_Task data_
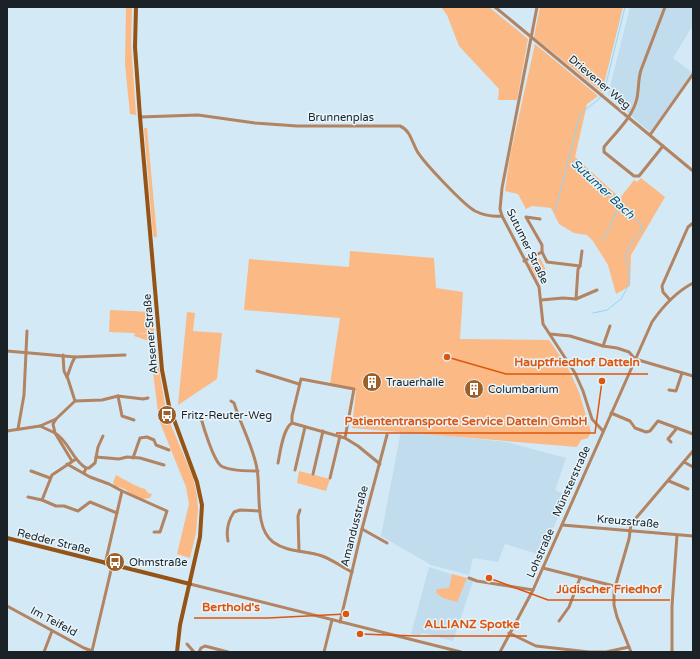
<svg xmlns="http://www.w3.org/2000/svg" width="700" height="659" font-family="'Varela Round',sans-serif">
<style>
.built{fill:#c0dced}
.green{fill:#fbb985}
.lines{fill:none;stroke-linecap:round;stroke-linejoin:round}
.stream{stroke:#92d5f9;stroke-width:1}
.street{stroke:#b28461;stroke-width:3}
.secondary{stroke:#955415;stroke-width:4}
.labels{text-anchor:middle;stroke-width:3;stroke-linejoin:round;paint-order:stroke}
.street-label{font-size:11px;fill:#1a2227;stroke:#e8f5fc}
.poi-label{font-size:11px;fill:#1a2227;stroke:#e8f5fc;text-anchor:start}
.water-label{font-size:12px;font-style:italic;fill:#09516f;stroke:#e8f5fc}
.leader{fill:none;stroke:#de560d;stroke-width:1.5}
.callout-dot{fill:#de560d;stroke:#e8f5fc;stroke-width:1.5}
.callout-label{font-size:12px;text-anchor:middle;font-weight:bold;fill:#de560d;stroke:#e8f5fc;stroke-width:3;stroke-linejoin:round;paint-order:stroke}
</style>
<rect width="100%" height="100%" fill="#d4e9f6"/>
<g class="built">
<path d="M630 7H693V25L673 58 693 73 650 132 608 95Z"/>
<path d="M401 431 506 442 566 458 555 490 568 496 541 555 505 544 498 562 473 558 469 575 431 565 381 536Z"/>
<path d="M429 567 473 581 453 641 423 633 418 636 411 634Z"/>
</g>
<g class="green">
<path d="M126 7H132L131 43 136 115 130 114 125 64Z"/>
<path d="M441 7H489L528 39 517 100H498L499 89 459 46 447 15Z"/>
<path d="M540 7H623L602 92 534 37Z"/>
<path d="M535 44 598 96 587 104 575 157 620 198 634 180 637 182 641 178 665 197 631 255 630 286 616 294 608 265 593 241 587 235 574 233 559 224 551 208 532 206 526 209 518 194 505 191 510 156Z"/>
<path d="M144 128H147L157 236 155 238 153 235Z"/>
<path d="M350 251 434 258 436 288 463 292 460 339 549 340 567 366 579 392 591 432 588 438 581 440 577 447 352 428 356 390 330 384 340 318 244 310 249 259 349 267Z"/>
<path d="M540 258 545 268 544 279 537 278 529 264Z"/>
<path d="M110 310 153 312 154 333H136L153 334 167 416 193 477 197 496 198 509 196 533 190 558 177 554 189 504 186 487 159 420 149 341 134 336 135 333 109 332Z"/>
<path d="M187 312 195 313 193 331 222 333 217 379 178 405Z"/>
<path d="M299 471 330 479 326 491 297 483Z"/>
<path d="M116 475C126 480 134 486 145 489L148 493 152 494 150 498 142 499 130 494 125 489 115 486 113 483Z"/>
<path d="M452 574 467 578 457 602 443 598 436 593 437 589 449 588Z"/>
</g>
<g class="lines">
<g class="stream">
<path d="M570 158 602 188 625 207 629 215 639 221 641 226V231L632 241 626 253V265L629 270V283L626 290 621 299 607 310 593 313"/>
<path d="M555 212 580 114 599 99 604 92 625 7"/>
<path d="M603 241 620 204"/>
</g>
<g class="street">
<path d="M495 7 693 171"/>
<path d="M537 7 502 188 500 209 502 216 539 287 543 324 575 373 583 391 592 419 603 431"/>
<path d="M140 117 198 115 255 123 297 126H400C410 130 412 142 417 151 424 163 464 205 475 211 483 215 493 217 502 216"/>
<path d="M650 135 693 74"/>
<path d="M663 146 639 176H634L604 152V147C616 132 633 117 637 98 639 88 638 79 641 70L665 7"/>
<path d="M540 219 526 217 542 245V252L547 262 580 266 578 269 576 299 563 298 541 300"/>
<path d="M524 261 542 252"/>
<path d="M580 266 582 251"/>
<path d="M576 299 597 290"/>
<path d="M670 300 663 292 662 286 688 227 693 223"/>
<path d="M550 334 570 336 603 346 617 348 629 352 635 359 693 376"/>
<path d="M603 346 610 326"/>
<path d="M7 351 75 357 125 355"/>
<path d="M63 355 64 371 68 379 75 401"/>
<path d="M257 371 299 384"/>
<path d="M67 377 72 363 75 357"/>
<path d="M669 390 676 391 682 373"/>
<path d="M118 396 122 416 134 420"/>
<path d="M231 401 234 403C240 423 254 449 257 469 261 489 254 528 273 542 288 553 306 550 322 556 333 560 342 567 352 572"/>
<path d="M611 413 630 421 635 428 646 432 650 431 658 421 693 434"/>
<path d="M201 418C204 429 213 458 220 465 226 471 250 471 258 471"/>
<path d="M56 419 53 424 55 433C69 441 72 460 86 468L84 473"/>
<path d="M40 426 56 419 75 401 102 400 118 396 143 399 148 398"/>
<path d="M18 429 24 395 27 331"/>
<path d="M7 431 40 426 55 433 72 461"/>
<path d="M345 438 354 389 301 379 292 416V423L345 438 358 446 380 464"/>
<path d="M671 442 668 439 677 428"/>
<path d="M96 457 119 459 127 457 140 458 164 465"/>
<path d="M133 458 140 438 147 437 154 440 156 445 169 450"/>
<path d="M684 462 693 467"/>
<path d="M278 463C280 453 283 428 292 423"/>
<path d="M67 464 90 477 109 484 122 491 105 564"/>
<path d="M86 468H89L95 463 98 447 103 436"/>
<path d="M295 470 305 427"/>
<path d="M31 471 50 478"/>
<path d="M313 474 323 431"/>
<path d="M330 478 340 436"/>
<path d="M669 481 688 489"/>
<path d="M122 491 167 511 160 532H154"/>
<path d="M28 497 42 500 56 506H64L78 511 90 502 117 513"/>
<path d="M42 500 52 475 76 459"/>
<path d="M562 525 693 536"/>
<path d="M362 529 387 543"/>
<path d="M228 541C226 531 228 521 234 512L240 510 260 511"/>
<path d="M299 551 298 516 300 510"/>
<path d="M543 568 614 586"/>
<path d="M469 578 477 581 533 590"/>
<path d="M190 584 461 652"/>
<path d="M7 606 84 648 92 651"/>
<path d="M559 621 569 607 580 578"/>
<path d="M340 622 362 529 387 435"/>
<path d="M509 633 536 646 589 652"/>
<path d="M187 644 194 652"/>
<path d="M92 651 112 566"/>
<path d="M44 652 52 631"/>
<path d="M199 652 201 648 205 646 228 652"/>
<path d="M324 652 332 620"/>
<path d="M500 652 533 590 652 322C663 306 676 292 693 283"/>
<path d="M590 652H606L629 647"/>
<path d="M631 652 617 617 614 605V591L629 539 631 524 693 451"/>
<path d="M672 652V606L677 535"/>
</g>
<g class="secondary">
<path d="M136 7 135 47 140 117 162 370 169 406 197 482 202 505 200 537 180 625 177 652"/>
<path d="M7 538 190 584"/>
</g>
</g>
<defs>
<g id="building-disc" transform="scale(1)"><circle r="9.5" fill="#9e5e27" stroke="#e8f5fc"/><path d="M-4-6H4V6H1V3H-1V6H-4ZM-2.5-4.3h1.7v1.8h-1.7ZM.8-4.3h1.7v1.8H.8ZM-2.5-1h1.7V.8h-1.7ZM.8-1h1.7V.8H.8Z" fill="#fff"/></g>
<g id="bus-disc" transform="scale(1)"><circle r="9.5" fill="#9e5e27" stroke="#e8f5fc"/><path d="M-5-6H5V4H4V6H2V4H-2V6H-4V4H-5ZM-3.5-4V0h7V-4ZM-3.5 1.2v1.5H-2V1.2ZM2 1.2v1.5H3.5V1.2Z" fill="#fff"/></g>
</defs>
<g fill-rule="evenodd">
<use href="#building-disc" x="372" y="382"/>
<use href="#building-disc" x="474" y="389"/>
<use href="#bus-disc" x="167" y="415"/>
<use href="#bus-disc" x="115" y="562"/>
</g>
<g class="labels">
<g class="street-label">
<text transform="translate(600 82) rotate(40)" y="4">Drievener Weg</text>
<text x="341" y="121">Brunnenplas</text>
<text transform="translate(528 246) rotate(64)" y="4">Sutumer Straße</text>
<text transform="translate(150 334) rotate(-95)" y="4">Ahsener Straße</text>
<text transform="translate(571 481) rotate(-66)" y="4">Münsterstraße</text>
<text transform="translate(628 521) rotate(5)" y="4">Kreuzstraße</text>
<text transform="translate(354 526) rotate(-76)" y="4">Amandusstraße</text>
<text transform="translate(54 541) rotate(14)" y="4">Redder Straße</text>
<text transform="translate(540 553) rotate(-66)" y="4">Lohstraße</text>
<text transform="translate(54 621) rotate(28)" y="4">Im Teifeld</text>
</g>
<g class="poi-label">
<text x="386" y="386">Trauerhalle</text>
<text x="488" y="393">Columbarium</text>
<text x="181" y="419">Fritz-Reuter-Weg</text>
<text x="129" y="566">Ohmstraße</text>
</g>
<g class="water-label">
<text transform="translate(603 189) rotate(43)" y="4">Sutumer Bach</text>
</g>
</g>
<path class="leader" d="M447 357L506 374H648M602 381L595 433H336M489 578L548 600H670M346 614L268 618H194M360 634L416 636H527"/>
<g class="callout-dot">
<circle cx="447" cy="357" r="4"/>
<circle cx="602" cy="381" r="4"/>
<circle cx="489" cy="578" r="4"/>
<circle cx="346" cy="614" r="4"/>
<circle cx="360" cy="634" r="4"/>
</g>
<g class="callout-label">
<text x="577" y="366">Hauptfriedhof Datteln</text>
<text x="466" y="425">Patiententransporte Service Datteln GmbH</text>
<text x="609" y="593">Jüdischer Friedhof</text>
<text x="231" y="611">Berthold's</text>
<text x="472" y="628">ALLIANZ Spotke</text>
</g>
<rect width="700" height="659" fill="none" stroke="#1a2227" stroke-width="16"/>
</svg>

_What you will do_
Count, in the records above, the lines that contain "callout", and write only the resulting number.

_Your solution_
4